** Page text **
--------------------------------------------------

In this nationally-representative sample, more than one-in-seven cancer survivors had SR-MMD. SR-MMD was associated with a higher risk of all-cause and cancer-specific mortality. There was a dose-response association between difficulty walking a quarter of a mile and mortality, such that as reported difficulty increases, mortality risk increases proportionally. These data support the hypothesis that self-reported physical function represents vital information that may be useful in clinical decision-making and prognostication.19

These findings are consistent with prior studies that have demonstrated that self-reported physical function and frailty predict mortality in cancer survivors.5,2022 In a cohort of 428 cancer survivors, self-reported disability (defined as having ≥3 functional limitations in activities of daily living) was associated with a significantly slower measured gait speed ( 0.28 m/s) and independently associated with a 76% higher risk of death when compared to participants without self-reported disability.5 Physical function is a central determinant of quality-of-life,1 and predicts chemotherapy toxicity in older adults.2326 Prior studies of cancer survivors observe maximal cardiopulmonary capacities that are 27% below age-matched healthy sedentary controls,27 and it is estimated that 10% have cardiopulmonary capacities that are insufficient for independent functioning.28 Similar patterns have been observed for muscle strength and muscle mass.29 The accumulation of these and other physiologic impairments among cancer survivors likely underlie many of the functional impairments observed in this population.

--------------------------------------------------

** Data provided **

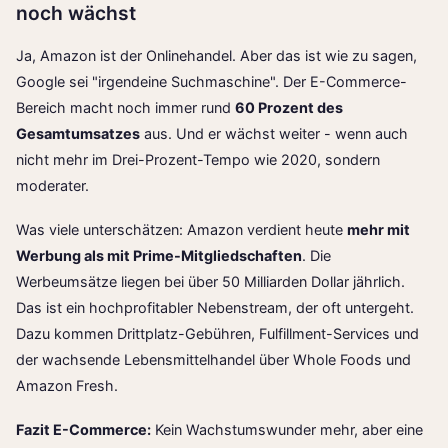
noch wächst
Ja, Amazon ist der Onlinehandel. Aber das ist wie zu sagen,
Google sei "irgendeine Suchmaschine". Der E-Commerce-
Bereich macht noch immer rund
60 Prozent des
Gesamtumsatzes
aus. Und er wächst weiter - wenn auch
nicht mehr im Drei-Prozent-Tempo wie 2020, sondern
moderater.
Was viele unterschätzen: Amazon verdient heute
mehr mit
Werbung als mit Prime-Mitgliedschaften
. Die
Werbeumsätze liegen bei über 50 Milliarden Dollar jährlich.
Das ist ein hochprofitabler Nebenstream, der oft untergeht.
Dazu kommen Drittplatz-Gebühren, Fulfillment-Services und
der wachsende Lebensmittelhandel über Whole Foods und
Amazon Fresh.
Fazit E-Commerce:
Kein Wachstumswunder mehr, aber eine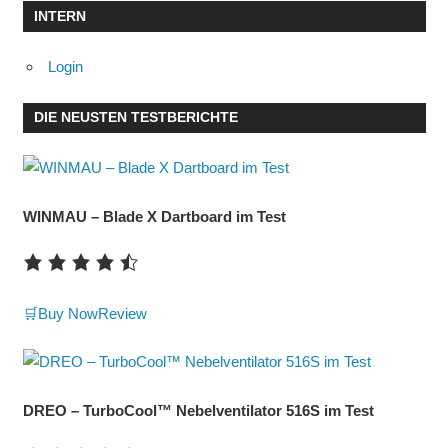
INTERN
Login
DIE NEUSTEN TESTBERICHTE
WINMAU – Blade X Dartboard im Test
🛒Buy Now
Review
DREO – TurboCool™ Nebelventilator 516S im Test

--------------------------------------------------

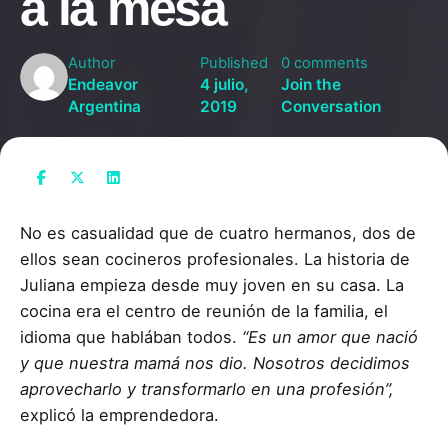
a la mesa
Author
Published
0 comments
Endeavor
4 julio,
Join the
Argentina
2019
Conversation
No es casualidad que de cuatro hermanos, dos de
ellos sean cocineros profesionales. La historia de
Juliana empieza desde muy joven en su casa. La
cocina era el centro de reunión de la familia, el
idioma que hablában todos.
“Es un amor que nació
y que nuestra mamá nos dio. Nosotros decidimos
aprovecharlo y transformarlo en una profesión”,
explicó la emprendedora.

--------------------------------------------------

** To do **
A – According to the passage on cancer survivors, how far below age-matched healthy sedentary controls are the maximal cardiopulmonary capacities that prior studies observed in cancer survivors?
B – Summarize the passage on cancer survivors in two sentences.
C – In the passage on cancer survivors, rewrite the paragraph beginning "In this nationally-representative sample" as a list of its main points.

** Solution set **
A – They are 27% below those of age-matched healthy sedentary controls.

B – In a nationally representative sample, more than one in seven cancer survivors had SR-MMD, which was linked to higher all-cause and cancer-specific mortality, and mortality risk rose as reported difficulty walking a quarter of a mile increased. These findings agree with earlier studies showing that self-reported physical function and frailty predict mortality in cancer survivors, whose physical function shapes quality of life and whose reduced cardiopulmonary capacity, muscle strength and muscle mass likely underlie many of their functional impairments.

C –
- More than one in seven cancer survivors in the nationally representative sample had SR-MMD.
- SR-MMD was associated with a higher risk of all-cause and cancer-specific mortality.
- Mortality risk rose in proportion to reported difficulty walking a quarter of a mile.
- The data support the hypothesis that self-reported physical function is vital information that may help in clinical decision-making and prognostication.